Fresh made fettuccine pasta

Pasta comes from a box that you find at the supermarket, right?  Not true, before there were supermarkets, or markets of any kind pasta was made from scratch in the home.  You need only four ingredients and 99% of you have them in your home right now.  The process is fairly easy, but the rolling out part can be a bit tricky.  That is the part that caused my first attempt to be less than perfect.  the recipe that I used came from Kitchen Aid to be used with with the pasta roller attachment for their stand mixers.  The instructions were in terms of using that piece of equipment, I was using an old fashioned pasta rolling pin.

Fresh Pasta

I wasn’t sure exactly how thin to roll the pasta out and what I believed to be thin enough was too thick.  The pasta was a little thicker than I would have liked it to be, but it tasted great and I will certainly be making another attempt at it.
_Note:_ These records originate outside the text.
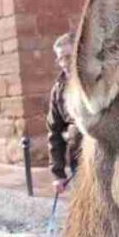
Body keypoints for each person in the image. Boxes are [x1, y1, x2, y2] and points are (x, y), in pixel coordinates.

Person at [47, 32, 82, 194]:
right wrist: (58, 174)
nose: (63, 63)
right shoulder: (58, 90)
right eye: (60, 59)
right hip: (79, 161)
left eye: (68, 57)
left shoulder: (100, 81)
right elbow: (54, 132)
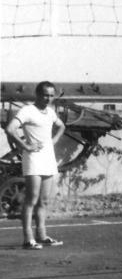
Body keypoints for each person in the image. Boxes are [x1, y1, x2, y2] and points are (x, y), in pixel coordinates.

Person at [5, 81, 66, 250]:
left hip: (48, 158)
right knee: (31, 199)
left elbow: (62, 126)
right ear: (38, 95)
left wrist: (53, 140)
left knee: (44, 200)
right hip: (33, 158)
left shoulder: (50, 112)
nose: (48, 98)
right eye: (45, 95)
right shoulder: (27, 111)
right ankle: (28, 239)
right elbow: (10, 129)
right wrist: (26, 146)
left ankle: (42, 236)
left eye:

I added chopped parsley to the dough to add a bit of herb-y goodness as well some color.  Definitely worth it.  I am sure that the pasta would have tasted great without it, but it was just that much better.

As for the the preparation of the actual meal, this was me trying to come up with something on my own.  It started two Fridays ago when a coworker was talking about what to make for dinner.  Their spouse does not eat any meat on Friday during Lent, so they were looking for a meat-free dinner idea.
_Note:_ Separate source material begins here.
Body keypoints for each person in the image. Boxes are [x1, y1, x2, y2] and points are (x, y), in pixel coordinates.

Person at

Off the top of my head, I said that he should saute some roasted red peppers and artichoke hearts in a butter/white wine sauce and serve it with fettuccine.  Between then and now I have had some time to think about it and mushrooms were added.  

Now that I have made it, I have learned a couple things:  the artichokes and roasted red peppers didn’t add much to the flavor and more mushrooms would have made it better.  We are thinking that next time we will use sun-dried tomatoes in place of the RRPs and the artichokes.  I think there will be a better depth of flavor from that.  Stay tuned for an update.

Homemade fettuccine pasta
  1. 3 1/2 cups all-purpose unbleached flour
  2. 3/4 teaspoon salt
  3. 4 large eggs, beaten
  4. 2 Tablespoons water
  5. 3 Tablespoons chopped fresh parsley
  1. Place eggs, water, flour, parsley and salt in mixer bowl. Attached bowl and flat beater. Turn to speed 2 and mix for 30 to 60 seconds. Add more water if the dough is too dry, in 1/2 Tablespoon increments.
  2. Change out the flat beater for the dough hook. Turn to speed 2 and knead for 2 minutes. Remove the dough and knead by hand for 2 minutes. Let it rest for 20 to 30 minutes.
  3. Cut dough into four pieces to be rolled out. In my case, I cut it into two, wrapped one really well and froze it for use at another time. My research shows that it should stay good for about 2 months. We are planning on making homemade ravioli out of it this weekend. Take the two or four pieces and roll them out until paper thin. It will get thicker as you cook it. Use a sharp knife and cut into thin strips. Once cut, twist a few pieces together into a nest shape.
  4. Once all is cut into strips, place into well salted boiling water and cook for 3-5 minutes. Pasta will float when it is done. Remove from boiling water and serve promptly with your favorite sauce.